──────── Data under study ────────

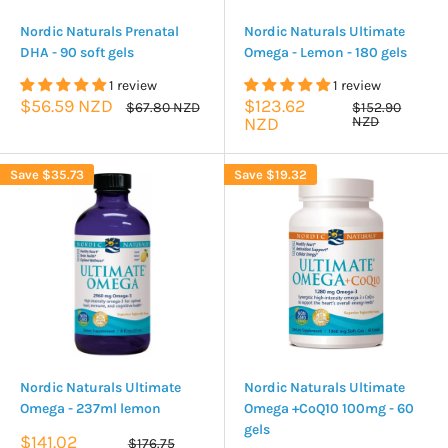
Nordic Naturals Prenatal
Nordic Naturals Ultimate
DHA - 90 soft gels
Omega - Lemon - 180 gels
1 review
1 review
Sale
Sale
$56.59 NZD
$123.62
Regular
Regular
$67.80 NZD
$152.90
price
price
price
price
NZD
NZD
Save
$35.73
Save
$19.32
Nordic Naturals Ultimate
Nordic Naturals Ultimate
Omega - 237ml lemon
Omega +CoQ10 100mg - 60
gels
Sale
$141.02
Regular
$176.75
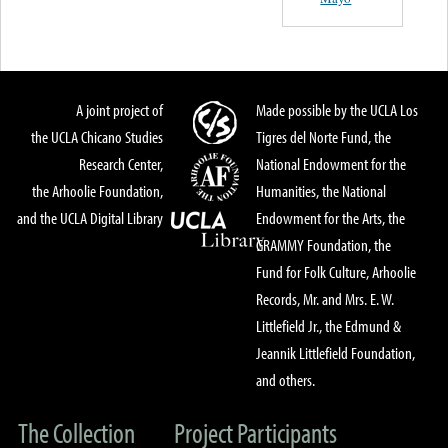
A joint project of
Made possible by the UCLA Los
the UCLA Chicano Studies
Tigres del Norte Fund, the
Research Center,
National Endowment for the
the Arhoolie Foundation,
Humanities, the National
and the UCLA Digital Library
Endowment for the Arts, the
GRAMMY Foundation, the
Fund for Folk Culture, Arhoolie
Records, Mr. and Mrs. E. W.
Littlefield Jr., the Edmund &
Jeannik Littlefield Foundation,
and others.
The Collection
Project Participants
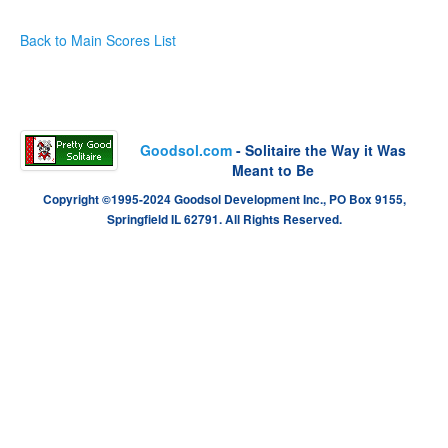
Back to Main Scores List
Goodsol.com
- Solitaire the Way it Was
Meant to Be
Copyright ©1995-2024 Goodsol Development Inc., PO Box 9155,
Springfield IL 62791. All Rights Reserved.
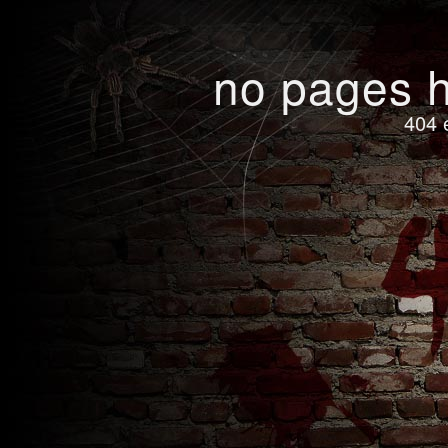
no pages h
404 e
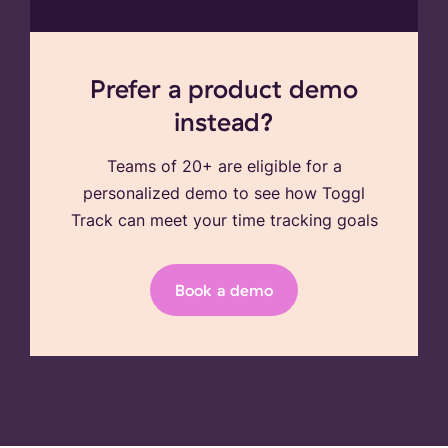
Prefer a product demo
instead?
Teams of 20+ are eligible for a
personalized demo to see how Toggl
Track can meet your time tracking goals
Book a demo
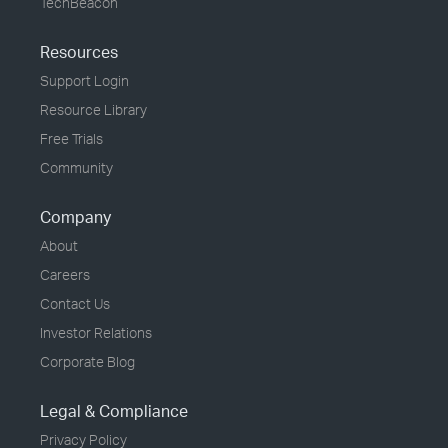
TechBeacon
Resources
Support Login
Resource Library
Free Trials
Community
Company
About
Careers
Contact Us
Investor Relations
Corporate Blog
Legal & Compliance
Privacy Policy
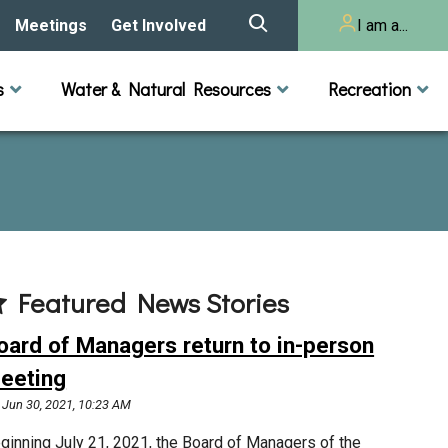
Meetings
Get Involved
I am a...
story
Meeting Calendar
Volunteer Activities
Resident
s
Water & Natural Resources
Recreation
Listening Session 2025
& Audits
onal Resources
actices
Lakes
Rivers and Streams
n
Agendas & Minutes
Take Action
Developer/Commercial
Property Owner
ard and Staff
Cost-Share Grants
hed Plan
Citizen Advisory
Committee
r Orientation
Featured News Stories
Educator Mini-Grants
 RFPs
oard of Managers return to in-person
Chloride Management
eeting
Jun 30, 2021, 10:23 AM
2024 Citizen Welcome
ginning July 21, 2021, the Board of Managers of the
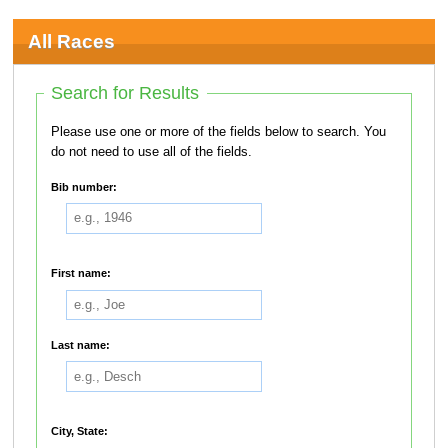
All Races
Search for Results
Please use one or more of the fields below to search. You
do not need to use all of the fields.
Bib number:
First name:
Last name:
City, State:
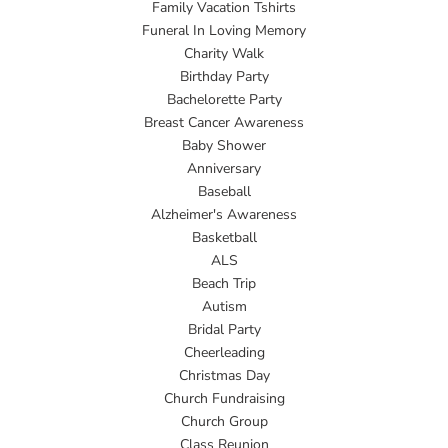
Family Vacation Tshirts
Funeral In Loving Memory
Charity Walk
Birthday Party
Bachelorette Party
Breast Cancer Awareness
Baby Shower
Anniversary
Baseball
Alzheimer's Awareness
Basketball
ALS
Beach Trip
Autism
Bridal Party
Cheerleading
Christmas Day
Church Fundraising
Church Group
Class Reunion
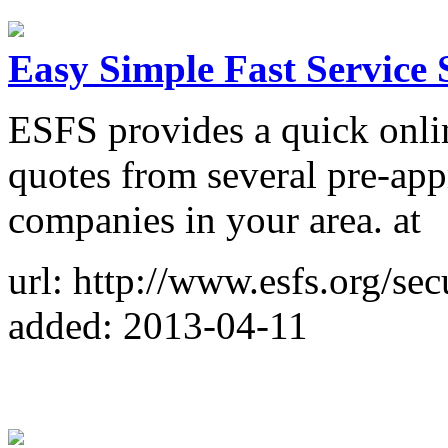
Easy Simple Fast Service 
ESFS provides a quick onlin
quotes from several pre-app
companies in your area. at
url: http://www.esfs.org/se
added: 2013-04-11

────────

_Task prompt_:
Transcribe, word for word, the stretch of lines in the data above from the one with "Omega +CoQ10 100mg - 60" through the one with "Endowment for the Arts, the"; omit all pictures.

_Output_:
Omega +CoQ10 100mg - 60
gels
Sale
$141.02
Regular
$176.75
A joint project of
Made possible by the UCLA Los
the UCLA Chicano Studies
Tigres del Norte Fund, the
Research Center,
National Endowment for the
the Arhoolie Foundation,
Humanities, the National
and the UCLA Digital Library
Endowment for the Arts, the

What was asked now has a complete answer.